DEVA Partisi Genel Başkan Yardımcısı ve Mersin Milletvekili Mehmet Emin Ekmen “Türkiye’nin ihtiyacı olan şey; etnik-dini-mezhebi bir güç birliği değil, 85 milyon vatandaşını haklar ve yükümlülükler bakımından eşit gören kapsayıcı bir yaklaşımdır” dedi.
“ETNİK VE DİNİ KUTUPLAŞMA, TÜRKİYE’NİN BİRLİĞİNİ TEHDİT EDİYOR”
Terörsüz Türkiye ile ilgili basına yansıyan ‘İçeriyi tahkim etmek’ söylemlerini eleştiren Ekmen, “Son dönemde bazı çevreler, ‘İçeriyi tahkim etmek amacıyla’ başlatılan süreçle ilgili olarak, Şah İsmail ve Yavuz Selim arasındaki tarihi kıyaslamaları ve anlatıları gündeme taşımaktadır. Bu tür söylemler, Türkiye’nin ortak değerleri üzerinde derin yaralar açacak ve toplumun huzurunu zedeleyecektir. Tarihsel çatışmaları bugüne taşımak, etnik, dini ve mezhebi temelde bir kutuplaşma yaratmak sadece geçmişin acılarını yeniden canlandırmakla kalmaz, aynı zamanda toplumun barış içinde yaşama arzusuna da zarar verir. Türkiye’nin ihtiyacı olan; etnik, dini veya mezhebi bir güç birliğinden ziyade tüm vatandaşlarını eşit haklar ve yükümlülükler temelinde kuşatan bir anlayıştır. Toplumun farklı kesimlerinin hakları güvence altına alındığında, ülke daha güçlü ve dayanıklı olacaktır. Bu tür kıyasların Alevi toplumu açısından geçmişte yaşanmış travmaların yeniden hatırlatılması ve aidiyet duygusunun zedelenmesi riskini de taşıdığı unutulmamalıdır” vurgusu yaptı.

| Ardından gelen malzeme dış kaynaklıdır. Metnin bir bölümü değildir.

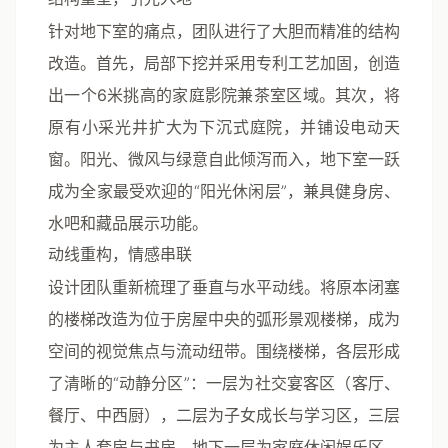
针对地下室的痛点，团队进行了大胆而精准的结构
改造。
首先，局部下挖并采用专利工艺加固，创造
出一个6米挑高的家庭影院兼茶室区域
。其次，将
原有小采光井扩大为下沉式庭院，并铺设电动天
窗。阳光、微风与绿意自此倾泻而入，地下室一跃
成为全家最受欢迎的“阳光休闲层”，兼具健身房、
水吧和藏品展示功能。
动线重构，情感串联
设计团队重新梳理了垂直与水平动线。将原本闭塞
的楼梯改造为位于房屋中央的弧形景观楼梯，成为
空间的视觉焦点与流动纽带。围绕楼梯，各层形成
了清晰的“动静分区”：一层为社交宴客区（客厅、
餐厅、中西厨），二层为子女成长与学习区，三层
为主人套房与书房，地下一层为家庭休闲娱乐区。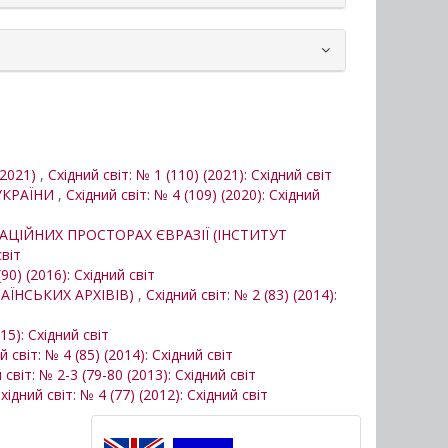
.2021)
,
Східний світ: № 1 (110) (2021): Східний світ
УКРАЇНИ
,
Східний світ: № 4 (109) (2020): Східний
АЦІЙНИХ ПРОСТОРАХ ЄВРАЗІЇ (ІНСТИТУТ
світ
(90) (2016): Східний світ
РАЇНСЬКИХ АРХІВІВ)
,
Східний світ: № 2 (83) (2014):
15): Східний світ
й світ: № 4 (85) (2014): Східний світ
 світ: № 2-3 (79-80 (2013): Східний світ
хідний світ: № 4 (77) (2012): Східний світ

“TÜRKİYE, TÜM VATANDAŞLARININ EŞİT HAKLARLA BİR ARADA YAŞAMASI GEREKEN BİR ÜLKEDİR”
Ekmen, “Alevi vatandaşlarımızın duygu dünyasını görmezden gelen ve tarihsel anlatılarla şekillendirilen söylemler, devletin sorumlu yönetimiyle bağdaşmamaktadır. Devletin, her bir vatandaşının kimliğine, inancına ve kültürüne saygı göstermesi gerektiği unutulmamalıdır. Bu tür söylemler, yalnızca Alevi vatandaşlarımızı değil, tüm toplumu kutuplaştırarak toplumsal barışı zedeler. Alevi vatandaşlarımızda, sürecin bir Sünni ittifakı ile sonuçlanacağı ve bunun siyasi sonuçlarının onlara zarar vereceği hissi yaratacak söylemler, sürecin başarısına ve toplumsal huzura büyük bir tehdit oluşturmaktadır” dedi.